Rudolph Palumbo

Rudolph Palumbo (27 March 1901 – 16 July 1987) was a British property developer who made his fortune redeveloping Second World War bombsites in London.[1]

Early life

Palumbo (originally Rodolfo) was the son of Pasquale and Gaetana Palumbo from Amalfi, who ran a cafe in Lower Thames Street.[2][1][3]


Palumbo's development company was called City Acre, and he built their headquarters building in 1952,[3] at 37A Walbrook, as the family office.

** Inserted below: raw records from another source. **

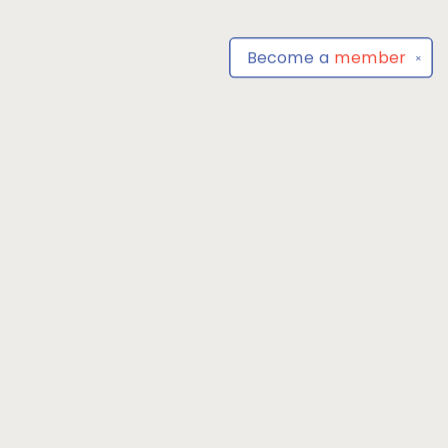
Become a
member
✕
Find us at
Park Books
555 BALTIMORE ANNAPOLIS BLVD
SEVERNA PARK
,
MD
USA
21146-3809
Map & Hours
Contact us
4104493100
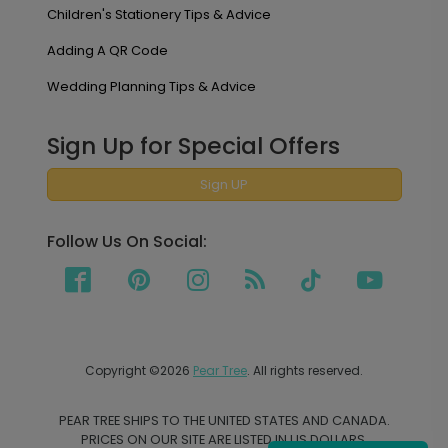
Children's Stationery Tips & Advice
Adding A QR Code
Wedding Planning Tips & Advice
Sign Up for Special Offers
Sign UP
Follow Us On Social:
Copyright ©2026
Pear Tree
. All rights reserved.
PEAR TREE SHIPS TO THE UNITED STATES AND CANADA.
PRICES ON OUR SITE ARE LISTED IN US DOLLARS.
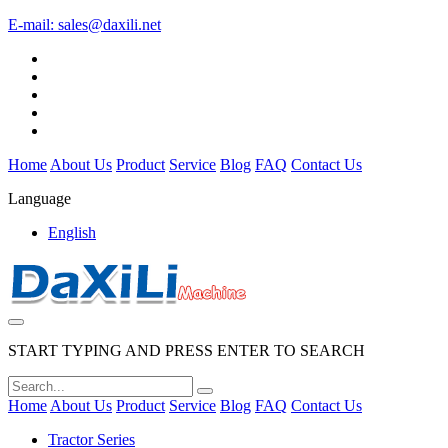
E-mail:
sales@daxili.net
Home
About Us
Product
Service
Blog
FAQ
Contact Us
Language
English
START TYPING AND PRESS ENTER TO SEARCH
Home
About Us
Product
Service
Blog
FAQ
Contact Us
Tractor Series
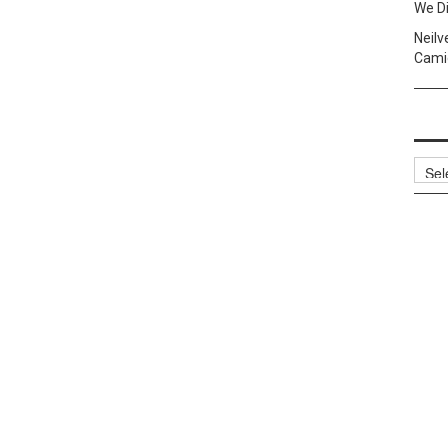
We Di
Neilv
Camig
Archi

Following an extensive conversion by Mark Birley, the Walbrook Club opened in 2000.[4]

His portrait was painted by Oskar Kokoschka in 1960, and still hangs in its original position above the fireplace in what was his office, and is now the dining room at 37A Walbrook [3][4]

Personal life

Palumbo married Elsie Annie Gregory, a classical musician from Lancashire, and their only child was Peter Palumbo, Baron Palumbo, also a property developer.[1][5]

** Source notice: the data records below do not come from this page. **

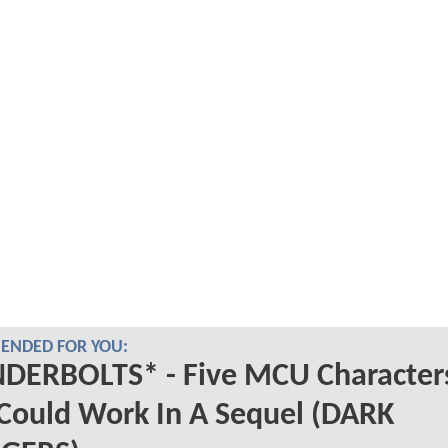
NDED FOR YOU:
DERBOLTS* - Five MCU Character
Could Work In A Sequel (DARK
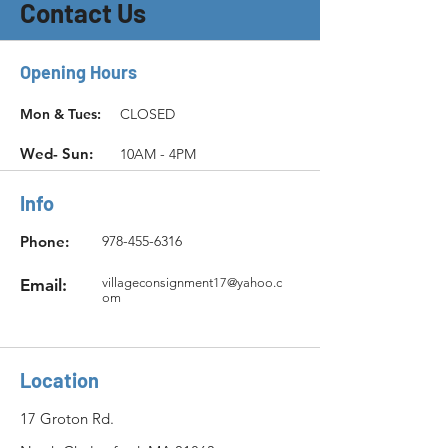
Contact Us
Opening Hours
Mon & Tues:
CLOSED
Wed- Sun:
10AM - 4PM
Info
Phone:
978-455-6316
Email:
villageconsignment17@yahoo.c
om
Location
17 Groton Rd.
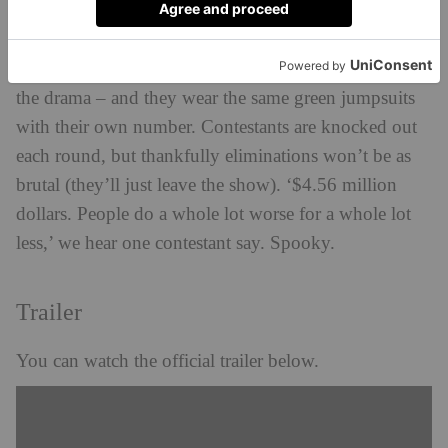
There are 456 real players in the reality show, just like
the drama – and they wear the same green jumpsuits
with their own number. Contestants are knocked out
each round, but thankfully eliminations won’t be as
brutal (they’ll just leave the show). ‘$4.56 million
dollars. People do a whole lot worse for a whole lot
less,’ we hear one contestant say. Spooky.
Trailer
You can watch the official trailer below.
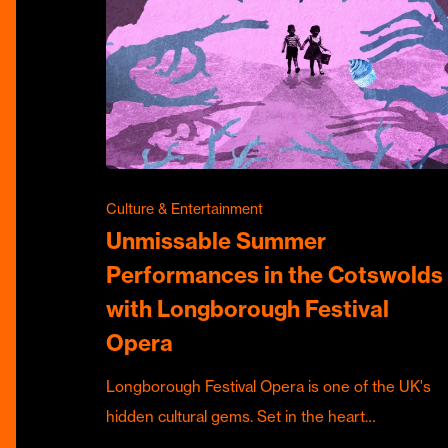
Culture & Entertainment
Unmissable Summer
Performances in the Cotswolds
with Longborough Festival
Opera
Longborough Festival Opera is one of the UK's
hidden cultural gems. Set in the heart…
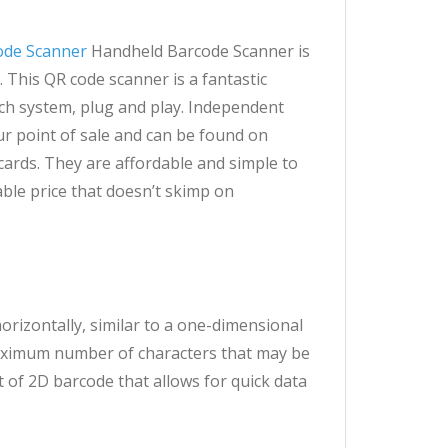
ode Scanner
Handheld Barcode Scanner is
 This QR code scanner is a fantastic
ach system, plug and play. Independent
r point of sale and can be found on
ards. They are affordable and simple to
ble price that doesn’t skimp on
orizontally, similar to a one-dimensional
 maximum number of characters that may be
t of 2D barcode that allows for quick data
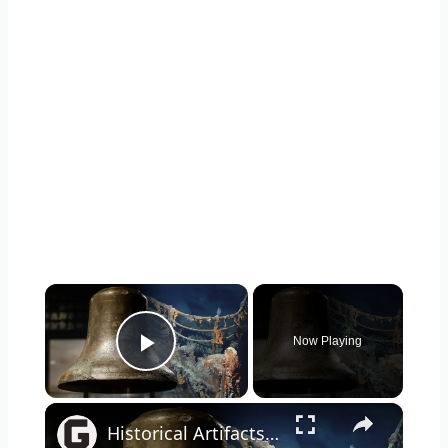
×
Now Playing
Play Video
×
Historical Artifacts That Baffle And Fascinate Experts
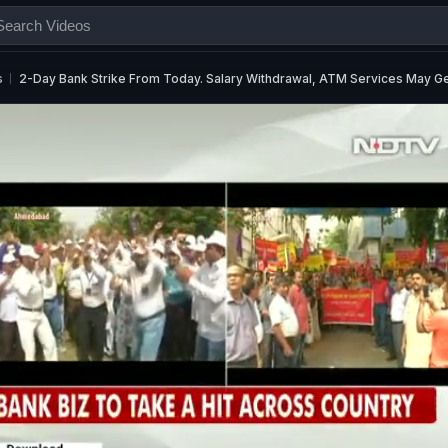
s
2-Day Bank Strike From Today. Salary Withdrawal, ATM Services May Ge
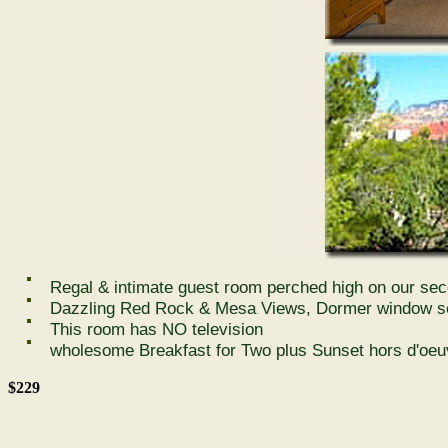
Regal & intimate guest room perched high on our sec
Dazzling Red Rock & Mesa Views, Dormer window sea
This room has NO television
wholesome Breakfast for Two plus Sunset hors d'oeu
$229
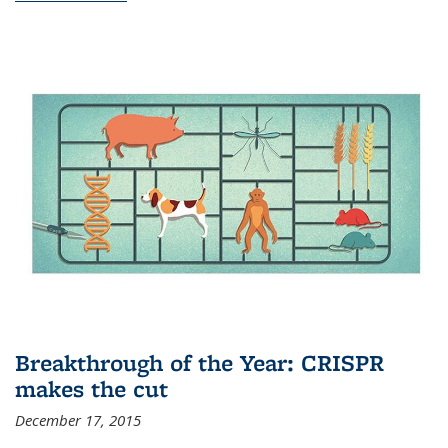
Breakthrough of the Year: CRISPR
makes the cut
December 17, 2015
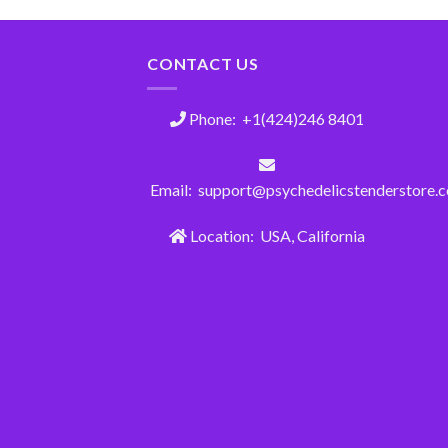
CONTACT US
Phone: +1(424)246 8401
Email: support@psychedelicstenderstore.
Location: USA, California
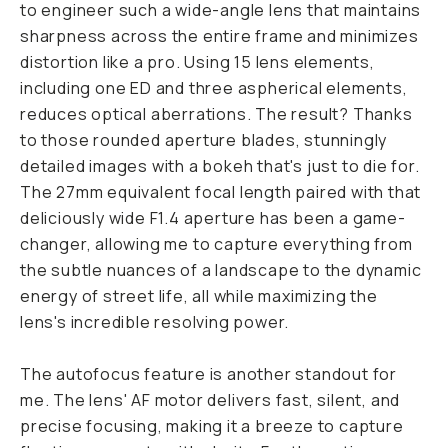
to engineer such a wide-angle lens that maintains
sharpness across the entire frame and minimizes
distortion like a pro. Using 15 lens elements,
including one ED and three aspherical elements,
reduces optical aberrations. The result? Thanks
to those rounded aperture blades, stunningly
detailed images with a bokeh that's just to die for.
The 27mm equivalent focal length paired with that
deliciously wide F1.4 aperture has been a game-
changer, allowing me to capture everything from
the subtle nuances of a landscape to the dynamic
energy of street life, all while maximizing the
lens's incredible resolving power.
The autofocus feature is another standout for
me. The lens' AF motor delivers fast, silent, and
precise focusing, making it a breeze to capture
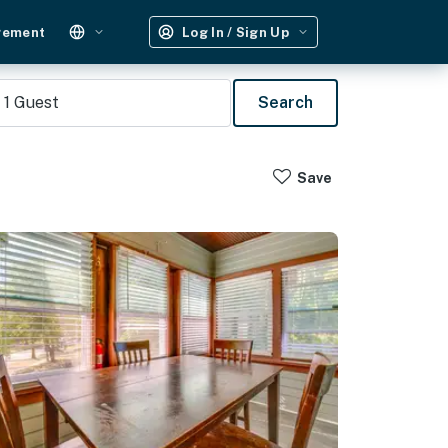
gement
Log In / Sign Up
1
Guest
Search
Save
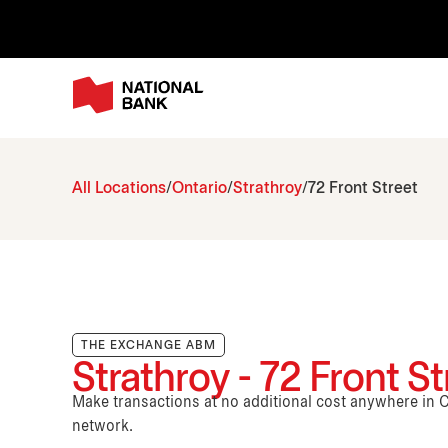
All Locations
Ontario
Strathroy
72 Front Street
THE EXCHANGE ABM
Strathroy - 72 Front St
Make transactions at no additional cost anywhere i
network.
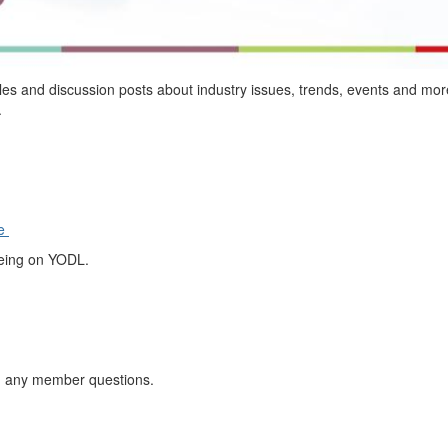
cles and discussion posts
about
industry
issues, trends, events and mor
.
ge
being on YODL.
h any
member questions.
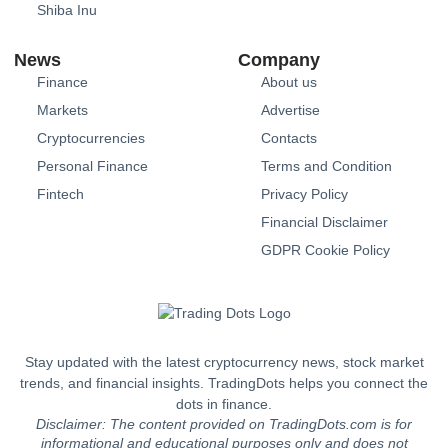
Shiba Inu
News
Company
Finance
About us
Markets
Advertise
Cryptocurrencies
Contacts
Personal Finance
Terms and Condition
Fintech
Privacy Policy
Financial Disclaimer
GDPR Cookie Policy
Stay updated with the latest cryptocurrency news, stock market
trends, and financial insights. TradingDots helps you connect the
dots in finance.
Disclaimer: The content provided on TradingDots.com is for
informational and educational purposes only and does not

Palumbo is buried in the churchyard of St Stephen Walbrook, London.[6]


  1. Mark Hollingsworth; Caroline Davies. "Palumbo children accuse father of extravagance as family feud resumes | Culture". The Guardian. Retrieved 2016-12-01.
  2. 1911 England Census; London; City of London; St Sepulchre and All Hallows; 05
  3. "Profile: Builder of dreams or monuments?: Peter Palumbo, a visionary at the Arts Council". The Independent. 1993-12-04. Retrieved 2016-12-01.
  4. "The Walbrook - The Dining Room". Retrieved 2016-12-01.
  5. "Biography". Lord Peter Palumbo. 1935-07-20. Retrieved 2016-12-01.
  6. "Grave Site of Rudolph Palumbo (1901-1987)". 1987-07-16. Retrieved 2016-12-01.